Скрывать это от них я бы не хотел, но мне казалось неловко и сообщать об этом баронессе. Печаль в моем лице была неуместна, равнодушие – глупо, а радость – противна. Другое дело девицы: они молоды, и я с ними короче.

Аврора проходила с книгою со своего гамака. Я ее позвал. Она остановилась.

– Не поставьте себе в труд пробежать это письмо.

Она посмотрела на листок и не приняла его, а спросила:

– В чем дело?

Я неловко и застенчиво сообщил ей новость. Аврора выслушала ее так спокойно, как будто она это знала, и отошла, не сказав мне ни одного слова. Непосредственно затем она вошла в дом, и через минуту оттуда, из залы, послышались трудные упражнения на скрипке. За ними служанке не слыхать было, как снова ударил дверной молоток. Я пошел и открыл двери.

Это возвратились баронесса и Лина. У Лины развязалась и упала одна из ее покупок. Я ее поднял и стал завязывать. Баронесса тем временем вошла в дом, а мы остались вдвоем на дворе.

Стоя на одном колене и на другом обвязывая развязавшийся узел, я почти безотчетно достал из кармана полученное письмо и сказал: «Пожалуйста, прочтите», а сам опять опустил глаза к узлу и когда поднял их, то увидал, что за минуту перед этим свежее и спокойное лицо Лины было покрыто слезами.

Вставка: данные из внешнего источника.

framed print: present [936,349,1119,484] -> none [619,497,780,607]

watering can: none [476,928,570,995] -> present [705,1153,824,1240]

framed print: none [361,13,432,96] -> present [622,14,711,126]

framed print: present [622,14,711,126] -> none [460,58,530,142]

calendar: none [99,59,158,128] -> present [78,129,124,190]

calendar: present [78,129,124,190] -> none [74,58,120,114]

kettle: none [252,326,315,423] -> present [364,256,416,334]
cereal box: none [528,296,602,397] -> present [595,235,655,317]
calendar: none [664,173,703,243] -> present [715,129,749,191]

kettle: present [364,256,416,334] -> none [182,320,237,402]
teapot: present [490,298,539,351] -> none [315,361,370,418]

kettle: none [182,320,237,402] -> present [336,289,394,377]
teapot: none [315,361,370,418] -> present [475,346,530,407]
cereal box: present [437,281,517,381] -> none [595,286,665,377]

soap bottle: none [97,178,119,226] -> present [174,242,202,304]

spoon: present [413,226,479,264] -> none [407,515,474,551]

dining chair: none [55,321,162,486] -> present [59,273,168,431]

Она поспешно сунула мне назад письмо, воскликнула: «Gott! О Gott!»13 и скрылась в доме. Аврора теперь стояла у окна, и я видел ее белую маленькую руку и тонкие пальцы, красиво державшие смычок, выводивший фугу.

Глава десятая

Я никогда не желал никому зла. Да; никому, и потому не желал и смерти моей мучительнице и не ожидал, что это случится. Еще более я считал бы за отвратительную гадость мечтать о свободе, пока эта женщина была жива;

но «ведь воля дорога и птичке», а тем более молодому человеку, каким я был тогда, семь лет тому назад. Я чувствовал, что у меня опять есть перья в крыльях, есть шанс на долю счастья в жизни, но мне было странно, что вместе с этим оживляющим меня сознанием я чувствовал мертвящую немощь перед тем, что мне надо объявить свою новость баронессе.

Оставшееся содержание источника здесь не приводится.